*SOBRE A TAREFA*
No trecho sobre a intervenção de Flávia no Liceu, qual é o nome do programa cujo início deu ocasião à proposta?

*TRECHO SELECIONADO*
========================================================================

A proposta, nesse sentido, ampliou-se de uma simbólica dimensão, ganhando força para “saltar no vazio” e, lançando-se em “mares nunca dantes navegados”, propor que a encenação/ ocupação/ intervenção ganhasse novo impulso, e desafiasse outras possíveis percepções para o trabalho. A imponência relevância e significado dessa realização, pela ocasião de iniciar o programa “Salto al vacio”, colocou-se como uma provoacação para trilhar novos caminhos, experimentar – e compartilhar – novas percepções e sensações, razões mais do que suficientes para dar passos em outras direções e, provocar, tanto quanto provocar-se, a caminhar, fazendo novos caminhos.
Como uma ruptura em suas práticas artísticas – tendo como base a encenação fotográfica – Flávia propõe aqui um chamamento à participação, acrescentando novas dimensões às esperadas fotografias, como eram até então produzidas. Encenar a situação de suspensão em que se encontram os balões, nesse espaço do Liceu, que é um lugar com história, e no qual a história também se faz nos contares de histórias, pareceu poder ficar reduzido diante da perspectiva de propor uma camada a mais de experiências sensíveis.
Pela primeira vez a proposta ampliou-se com o convite para que da “fotografia encenada” pudesse ser realizada uma intervenção no espaço e que essa pudesse ser vivenciada por uma parcela de público que lançaria olhares, mas penetraria com seus corpos essa revoada de cores e formas.

========================================================================

*REGISTROS EXTRAÍDOS*

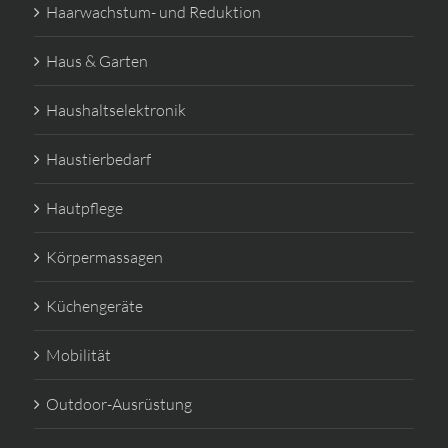
Haarwachstum- und Reduktion
Haus & Garten
Haushaltselektronik
Haustierbedarf
Hautpflege
Körpermassagen
Küchengeräte
Mobilität
Outdoor-Ausrüstung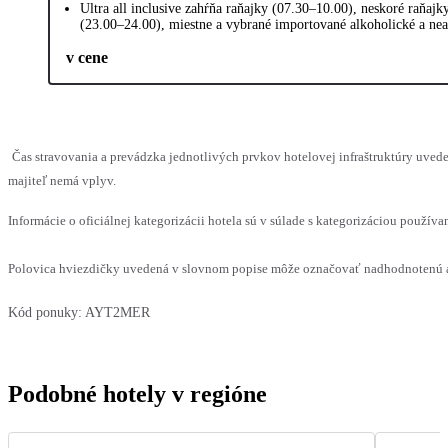
Ultra all inclusive zahŕňa raňajky (07.30–10.00), neskoré raňaj
(23.00–24.00), miestne a vybrané importované alkoholické a nea
v cene
Čas stravovania a prevádzka jednotlivých prvkov hotelovej infraštruktúry uv
majiteľ nemá vplyv.
Informácie o oficiálnej kategorizácii hotela sú v súlade s kategorizáciou používan
Polovica hviezdičky uvedená v slovnom popise môže označovať nadhodnotenú al
Kód ponuky:
AYT2MER
Podobné hotely v regióne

========================================================================

*RESPOSTA*
O programa “Salto al vacio”.